How do I remove the smell of cigarette smoke from a Mid-century modern velvet chair?

Congrats on having good taste and owning a cool chair. Sorry that it’s stanky. Did you know that cigarette smoke has one of the most complex odors?! Neither did I! It contains over 400 rank organic chemicals known as odorants created during incomplete combustion. Some of the chemicals created during this ghastly causal nexus are ammonia, acetic acid, 3-Ethenylpyridine, and hydrogen sulfide. All of these yummy chemicals and the residue of the nightshade-produced, addictive alkaloid nicotine are now clinging to your chair in what is called third-hand smoke. For my money, the most effective remedy for odor banishment is baking soda and the sun. The absorbing power of sweet, sweet sodium bicarbonate is second to none. Unless you’ve already brought the chair inside, don’t. I don’t want you to foul-up your home with this carcinogenmeister. Place the chair in the sun. The antimicrobial properties of UV rays will help with odor removal. Remove any cushions from the chair and place them on a sheet next to the chair. Cover the chair and cushions with baking soda. Leave the chair outside for 24 to 48 hours—as you’re able in summer New Orleans weather. Vacuum all of the baking soda off of the chair and cushions. Put your face next to the chair and inhale. Does it still smell like smoke?

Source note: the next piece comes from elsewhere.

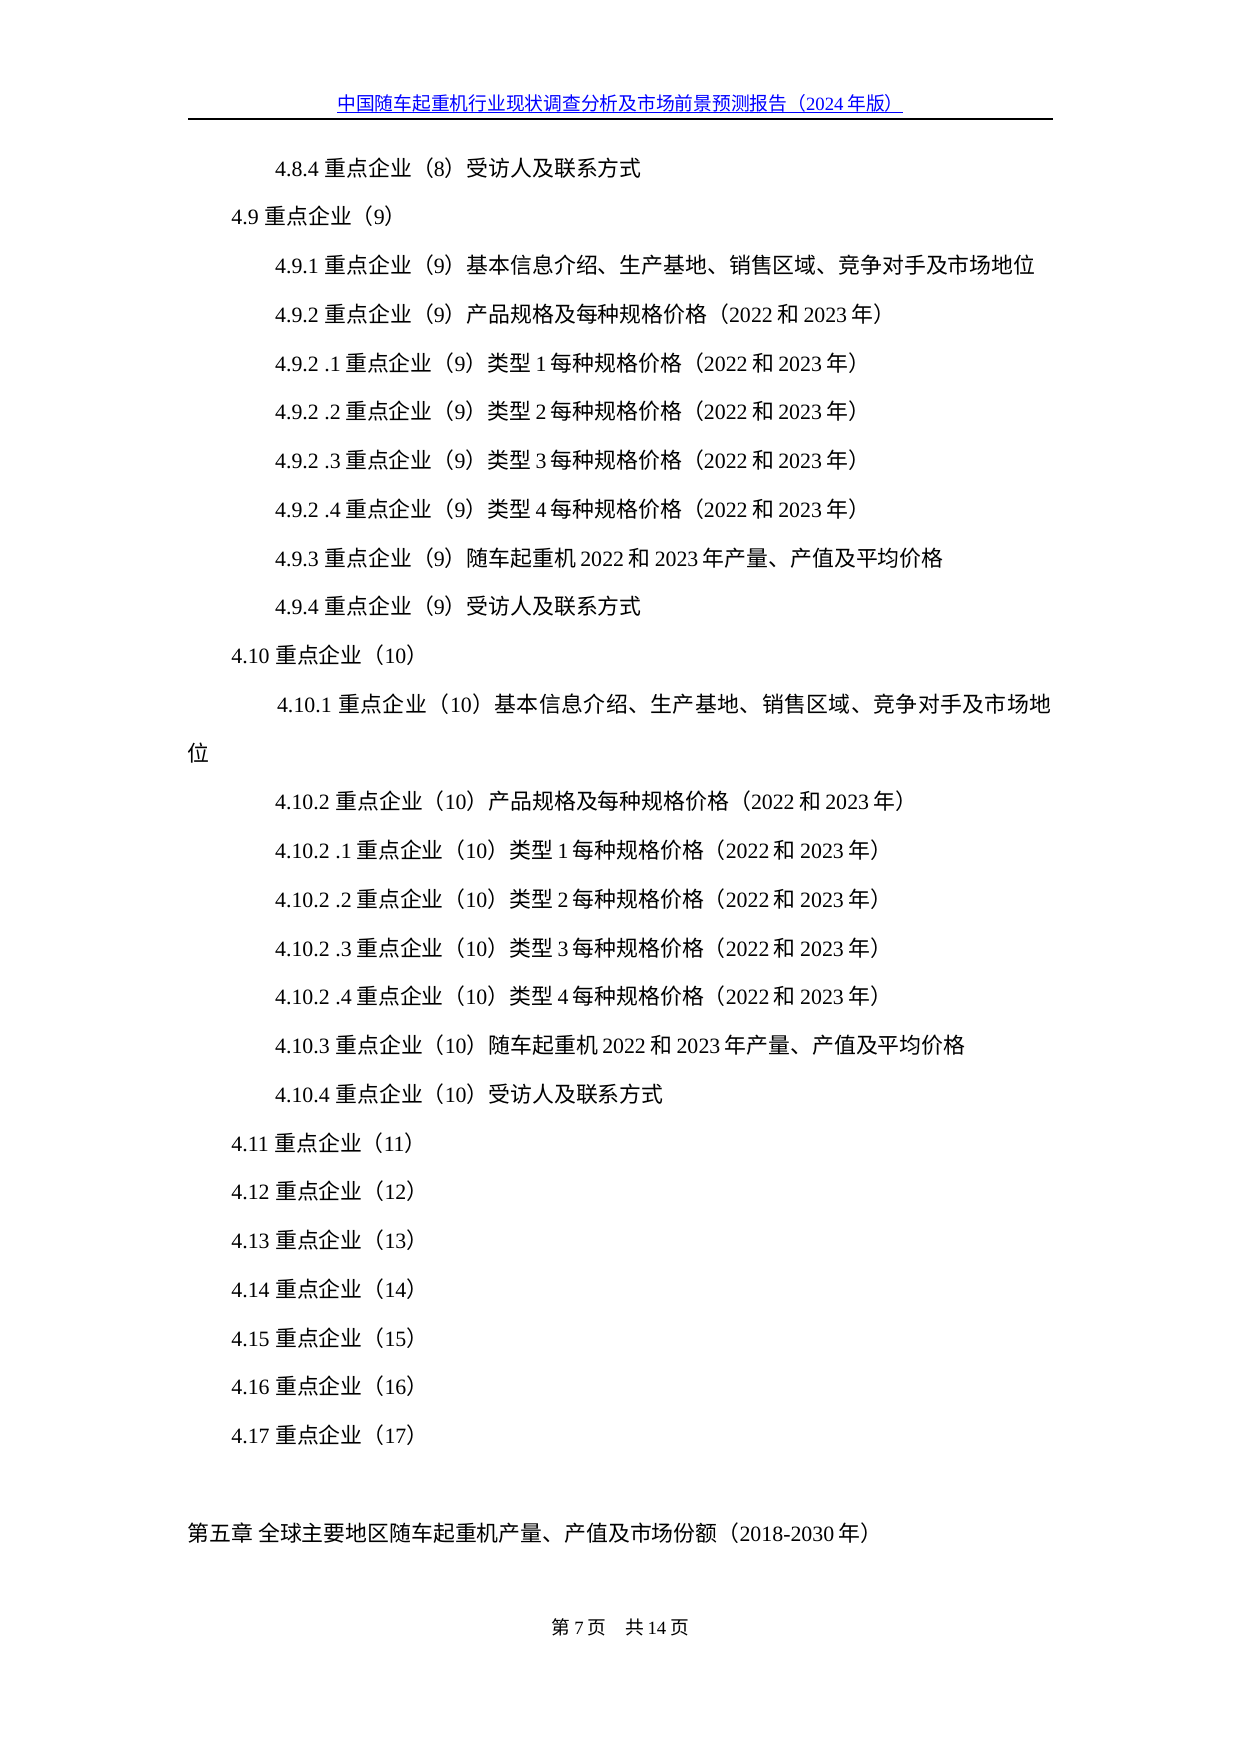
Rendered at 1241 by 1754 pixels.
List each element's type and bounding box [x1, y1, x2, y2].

If so, repeat this process. If the chair still smells, you can mist it with a half water, half vinegar mixture and rub it with a lint-free rag in a brushing motion. Let this dry outside. After the chair is dry, use a soft upholstery brush to fluff the fabric. You can also make fabric spray, if you’d like your chair to have a new, pleasant odor. Add 20 drops of lemon essential oil to a spray bottle filled with 2 cups of witch hazel. Shake the bottle, and spray the chair with this concoction. I hope one of these tips leaves you sittin’ pretty (BOOM)!